Brief 1. List every person the passage on Zhou's early life and political career names besides Zhou himself, in the order they first appear.
Brief 2. Repeat the passage on Zhou's early life and political career from the words "In 1925, he" up to and including the words "Premier Li Peng.".

Text for analysis.
+ + + + + + +

Early years and education
Born in Huai'an, Jiangsu Province, the adopted eldest son of a
well-to-do Tianjin family, he was educated in Nankai and Japan (1915-1918).
On his return to Nankai he was briefly arrested for his radical
associations. After his release in 1920 he studied in France, England and
Germany. He had joined the Communist Party of China (CPC) in 1921 and Zhou
returned to China in 1924 to work with Sun Yat-sen.
In 1925, he married Deng Yingchao, a student activist, in Tianjin. She later
became a prominent member of the CPC. The couple remained childless, but
adopted many orphaned children of "revolutionary martyrs"; one of the more
famous ones was future Premier Li Peng.
Political career
Zhou first came to national prominence during the May Fourth Movement of
1919 when he led a raid on a local government office during the student
protests against the humiliating Versailles Treaty. In 1920 Zhou moved to
France where he was active among radical Chinese students. In 1921 he became
a member of the French Communist Party and spent the next two years
traveling in Europe.
Upon his return to China, he served as the chairman of the political
department at the Whampoa Military Academy in Guangzhou when it was founded
in 1926 (Whampoa's Comintern sponsors saw this posting as a way to balance
Chiang Kai-shek's right-wing nationalism).

+ + + + + + +

Collected data
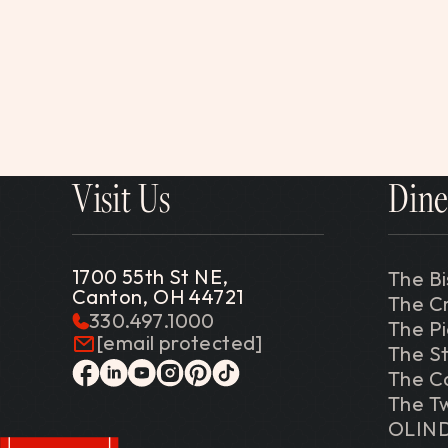
Visit Us
Dine
1700 55th St NE,
The Bi
Canton, OH 44721
The C
330.497.1000
The P
[email protected]
The St
The C
facebook
linkedin
youtube
instagram
pinterest
tiktok
The Tw
OLIN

+ + + + + + +

Response box 1. Sun Yat-sen, Deng Yingchao, Li Peng, Chiang Kai-shek

Response box 2.
In 1925, he married Deng Yingchao, a student activist, in Tianjin. She later
became a prominent member of the CPC. The couple remained childless, but
adopted many orphaned children of "revolutionary martyrs"; one of the more
famous ones was future Premier Li Peng.